Frente al conformismo de Vashti se erige la disidencia de Kuno, su hijo. Kuno desea ver las estrellas desde la superficie terrestre. Abandona por unas horas el ambiente artificial en que habitan sus congéneres y descubre que, contra lo que proclama el mito, algunos seres humanos han subsistido fuera de la Máquina. Al ser descubierto, Kuno es arrastrado de nueva cuenta a las entrañas del mecanismo, pero su hallazgo le lleva a adquirir una nueva conciencia. «Nosotros creamos la Máquina para obrar según nuestro arbitrio», advierte a Vashti, «pero ahora no podemos obligarla a seguirlo. Nos ha robado nuestro sentido del espacio y nuestro sentido del tacto, ha manchado toda relación humana y ha restringido el amor a un acto carnal, ha paralizado nuestros cuerpos y nuestras voluntades, y ahora nos compele a adorarla. La Máquina se desarrolla –pero no según nuestros lineamientos. La Máquina avanza –pero no hacia nuestra meta».

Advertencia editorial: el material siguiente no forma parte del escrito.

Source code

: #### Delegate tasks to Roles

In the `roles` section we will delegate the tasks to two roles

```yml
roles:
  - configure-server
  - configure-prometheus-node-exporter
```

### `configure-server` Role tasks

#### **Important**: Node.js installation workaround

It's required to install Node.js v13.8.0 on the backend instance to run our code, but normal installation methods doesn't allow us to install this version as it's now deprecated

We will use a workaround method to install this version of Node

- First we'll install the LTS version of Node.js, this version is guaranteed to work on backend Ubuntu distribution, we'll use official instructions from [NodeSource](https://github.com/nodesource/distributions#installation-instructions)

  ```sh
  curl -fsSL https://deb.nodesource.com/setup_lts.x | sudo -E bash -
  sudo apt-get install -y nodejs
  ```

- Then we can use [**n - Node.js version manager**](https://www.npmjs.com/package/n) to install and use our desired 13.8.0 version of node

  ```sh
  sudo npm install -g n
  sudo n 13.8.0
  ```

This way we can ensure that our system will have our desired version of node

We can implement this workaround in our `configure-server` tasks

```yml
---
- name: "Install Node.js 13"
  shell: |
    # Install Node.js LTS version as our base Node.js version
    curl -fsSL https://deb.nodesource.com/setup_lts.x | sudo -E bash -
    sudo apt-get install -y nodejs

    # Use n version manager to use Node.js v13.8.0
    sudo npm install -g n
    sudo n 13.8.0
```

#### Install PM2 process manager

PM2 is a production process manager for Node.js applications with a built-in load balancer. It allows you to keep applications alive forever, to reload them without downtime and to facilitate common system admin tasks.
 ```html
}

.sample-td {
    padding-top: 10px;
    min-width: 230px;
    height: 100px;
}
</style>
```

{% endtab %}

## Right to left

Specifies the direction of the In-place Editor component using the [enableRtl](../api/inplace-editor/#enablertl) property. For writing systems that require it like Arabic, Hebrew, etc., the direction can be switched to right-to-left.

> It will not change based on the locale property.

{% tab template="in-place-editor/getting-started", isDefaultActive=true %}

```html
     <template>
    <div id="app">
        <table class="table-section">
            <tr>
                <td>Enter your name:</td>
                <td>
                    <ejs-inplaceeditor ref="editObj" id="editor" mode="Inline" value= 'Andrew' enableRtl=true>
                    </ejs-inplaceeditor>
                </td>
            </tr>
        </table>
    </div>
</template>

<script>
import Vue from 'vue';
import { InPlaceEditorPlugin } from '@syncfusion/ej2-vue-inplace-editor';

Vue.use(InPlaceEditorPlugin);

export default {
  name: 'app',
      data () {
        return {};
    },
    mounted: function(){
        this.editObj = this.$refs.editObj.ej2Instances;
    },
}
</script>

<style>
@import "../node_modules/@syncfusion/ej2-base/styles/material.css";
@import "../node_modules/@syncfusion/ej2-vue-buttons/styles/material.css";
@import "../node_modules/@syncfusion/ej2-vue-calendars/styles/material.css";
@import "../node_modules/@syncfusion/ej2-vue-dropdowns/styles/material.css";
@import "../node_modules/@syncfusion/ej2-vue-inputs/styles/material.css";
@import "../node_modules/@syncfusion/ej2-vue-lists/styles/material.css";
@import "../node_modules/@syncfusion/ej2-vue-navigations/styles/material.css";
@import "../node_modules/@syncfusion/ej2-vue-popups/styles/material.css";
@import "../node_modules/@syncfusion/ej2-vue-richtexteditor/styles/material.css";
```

Mientras que Vashti se niega a escuchar a Kuno, la Máquina presta profunda atención al desarrollo de sus ideas subversivas y opta por intentar prevenir que se repita el episodio. Durante los años siguientes a aquella ínfima fuga, impide cualquier ulterior exploración que permita adquirir un conocimiento de primera mano. Ansiosa por preservar la subordinación de todo hombre y toda mujer, fracciona y burocratiza incesantemente cualquier manifestación del saber humano. Con este objeto, se hace servir «con creciente eficiencia y decreciente inteligencia» hasta que no queda nadie en el mundo capaz de comprender «el monstruo como un todo».

Finalmente, sobreviene el desastre: la progresiva centralización lleva a la Máquina a fallar y, después, a detenerse totalmente cuando ya nadie puede repararla. A pesar de ello, la humanidad prevalece. Vashti y Kuno se reúnen en el caos provocado por el colapso. Con su último aliento, el otrora sedicioso Kuno profetiza que los exiliados por la Máquina, ocultos entre la niebla y los helechos, habrán de ocupar el vacío dejado por su civilización agonizante. La voz del narrador sustituye entonces a Kuno, y desde otro lugar –quizás el futuro en que la Máquina es un recuerdo remoto- manifiesta al lector que, antes de unirse a «las naciones de los muertos», Kuno y Vashti consiguieron admirar algunos «retazos del cielo inmaculado» (scraps of the untainted sky).

Si yo hubiese prestado verdadera atención a Forster, hubiese sido capaz de prever que las máquinas (incluido el leal ordenador desde el que escribo estas líneas) flaquean con mayor frecuencia y en más circunstancias que las que estamos dispuestos a reconocer. Este defecto consustancial a la tecnología no se arregla con un respaldo adecuado de los datos o un antivirus de última generación, sino que requiere una generosa dosis de humildad cultural y calidez humana. Sin llegar al extremo retrógrado de proponer arrojar las máquinas a la hoguera (son ciertamente muy útiles y, en ocasiones, entretenidas), aventuro una conclusión paradójica, habida cuenta que la apunto en un blog: quizás necesitemos menos pantallas, y más risas y apretones (de manos y otras partes del cuerpo) en persona.  


Posdata


Quien no haya leído este maravilloso cuento de Forster (cuya influencia narrartiva ha llegado hasta nuestros días, como se hace patente, por citar sólo un caso, en el relativamente reciente filme de animación por ordenador WALL-E) puede acceder a él (en inglés) mediante este vínculo. Hasta donde yo tengo noticia, no existe traducción castellana. Las razones de semejante omisión me resultan absolutamente oscuras: las buenas historias no sólo merecen ser contadas una y otra vez, sino que caben en todos los idiomas. ¿Cómo justificar que los lectores hispanoparlantes se hayan perdido esta joya durante más de un siglo?